Document text:
◆ ◆ ◆ ◆ ◆ ◆ ◆

Monday, December 06, 2010

Online 2010 and SWIB

I'm just back from a lengthy trip that ended at the Semantic Web in Bibliotheken (SWIB)(#swib10) conference in Cologne, Germany, followed by Online Information 2010 in London ( #online2010). These are some thoughts from those events.


I saw two examples of uses of FRBR that do not follow the structure provided in the FRBR documentation and both made good sense to me.
  • The Bibliotheque Nationale of France (BNF) is working to export its data in a linked data format. They are linking the Manifestation directly to the Work and to the Expression, rather than following the M -> E -> W order that is defined in FRBR. I need to think about this some more, but it seems to remove some of the rigidity of the linear WEMI.
  • The Deutsche Nationalbibliothek is using an identifier method that seems to resolve the (long) discussion I instigated on the FRBR list about identifying WEMI with a single identifier. They give an identifier to the single WEMI group (one work, one expression, one manifestation, and presumably one Item, but no one seems to be talking about items.) There is also an identifier for each W, E, M, I. This works well for input and output (and sharing). When a matching W or WE is found, a "merged" identifier is coined for the FRBR units. I couldn't follow the presentation, as it was in German, but from the slides it looked to me that all of these identifiers could co-exist, and therefore would represent different views simultaneously of the bibliographic data that would depend on the function in play (e.g. export of data about a book v. support of shared cataloging).
The key thing that I learned, though, was that there is a plethora of semantic web activities in libraries in Europe. Among these, the British Library has released the National Bibliography (1956-); the BNF will soon make data available, as will the German National Library. What do these libraries have in common? Among other things, their data is not bound by the OCLC record policy, so they are able to make it freely available.

◆ ◆ ◆ ◆ ◆ ◆ ◆

Written instruction: Return, word for word, the stretch of the conference post above from "I'm just back" through "sense to me.".

Information supplied:
◆ ◆ ◆ ◆ ◆ ◆ ◆

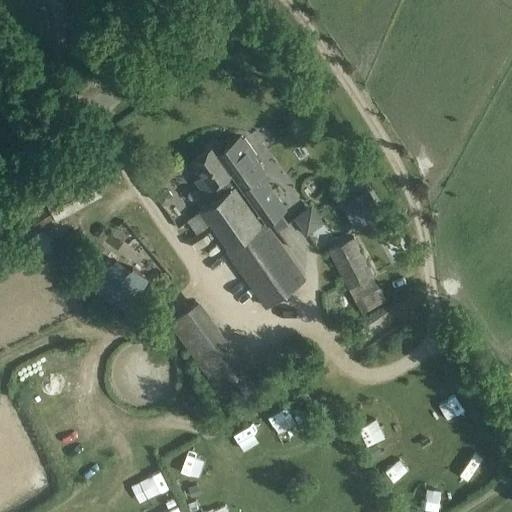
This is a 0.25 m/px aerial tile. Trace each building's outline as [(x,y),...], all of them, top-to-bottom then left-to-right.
[(210,226),(226,249),(228,252),(263,228),(235,189),(236,189),(228,178),(233,175),(269,224),(286,212),(260,176),(264,173),(255,160),(257,158),(245,140),(242,142),(240,139),(225,149),(228,154),(223,158),(215,147),(191,164),(201,178),(195,182),(205,195),(213,189),(220,199),(188,222),(197,235),(210,226)] [(56,220),(102,195),(91,174),(44,199),(47,203),(12,225),(21,240),(55,218),(56,220)] [(366,191),(341,206),(355,229),(380,214),(366,191)] [(224,251),(265,308),(305,280),(266,226),(263,228),(228,252),(226,249),(224,251)] [(354,237),(328,250),(347,289),(349,288),(362,314),(386,301),(380,287),(378,288),(372,275),(373,274),(354,237)] [(99,282),(94,288),(115,303),(114,305),(117,306),(118,305),(125,310),(147,278),(132,268),(130,271),(116,261),(114,264),(109,261),(96,280),(99,282)] [(254,379),(200,301),(169,323),(223,400),(254,379)] [(199,474),(182,484),(192,503),(210,493),(199,474)]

◆ ◆ ◆ ◆ ◆ ◆ ◆

Finished task:
I'm just back from a lengthy trip that ended at the Semantic Web in Bibliotheken (SWIB)(#swib10) conference in Cologne, Germany, followed by Online Information 2010 in London ( #online2010). These are some thoughts from those events.


I saw two examples of uses of FRBR that do not follow the structure provided in the FRBR documentation and both made good sense to me.